Principal Engineer - Observability
CoreWeave
CoreWeave is seeking a Principal Engineer to lead the architecture, development, and operations of their Observability product, focusing on enhancing customer experience and system performance for AI workloads. The role involves strategic leadership, advanced solution design, and operational responsibilities to ensure high reliability and performance of observability metrics.
Qualification
- Extensive experience in software engineering and architecture, particularly in observability and monitoring solutions.
- Strong understanding of AI workloads and their operational requirements.
- Proven track record of designing and implementing high-scale, low-latency systems.
- Experience with telemetry analysis and performance optimization.
- Ability to collaborate effectively with cross-functional teams and communicate with stakeholders at all levels.
Responsibility
- Lead the strategy and implementation for Observability, ensuring alignment with business goals and performance objectives.

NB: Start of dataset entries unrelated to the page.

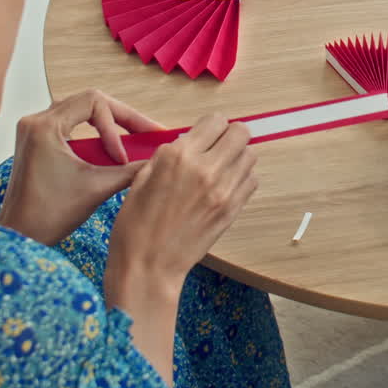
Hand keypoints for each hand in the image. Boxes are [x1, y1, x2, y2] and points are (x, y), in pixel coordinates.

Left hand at [0, 90, 162, 245]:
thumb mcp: (97, 188)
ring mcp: (35, 131)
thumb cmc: (49, 214)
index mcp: (45, 127)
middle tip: (149, 132)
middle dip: (122, 118)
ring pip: (81, 111)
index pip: (94, 102)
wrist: (19, 235)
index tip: (123, 155)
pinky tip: (111, 147)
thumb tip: (158, 159)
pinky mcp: (37, 142)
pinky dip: (95, 133)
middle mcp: (36, 122)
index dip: (117, 126)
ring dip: (109, 124)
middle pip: (89, 102)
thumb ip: (132, 170)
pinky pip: (72, 125)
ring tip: (134, 136)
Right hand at [106, 114, 258, 289]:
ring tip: (220, 168)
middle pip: (241, 133)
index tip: (205, 135)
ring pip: (250, 155)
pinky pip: (251, 180)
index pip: (215, 121)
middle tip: (217, 148)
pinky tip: (224, 187)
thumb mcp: (142, 179)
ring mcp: (223, 190)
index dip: (210, 126)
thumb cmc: (136, 225)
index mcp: (179, 157)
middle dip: (230, 136)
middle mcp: (205, 168)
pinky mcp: (233, 209)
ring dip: (237, 157)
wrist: (149, 266)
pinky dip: (241, 178)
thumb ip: (168, 155)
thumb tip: (189, 142)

- Design and implement advanced solutions, including low-latency, high-scale Observability pipelines across all products.
- Build solutions that offer insights to customers for rapid troubleshooting of their AI workloads.
- Champion initiatives to improve the reliability, durability, and self-healing capabilities of Observability metrics, and assume operational responsibilities.
- Help shape customer experience by promoting unparalleled visibility into our systems’ performance and reliability with customer facing metrics and dashboards.
- Analyze telemetry for production systems to identify opportunities for improvement in performance and reliability.
- Develop operational review practices for storage engineering to assess performance against targets and iterating on those targets.
- Act as a trusted advisor to senior leadership, providing insights on storage industry trends.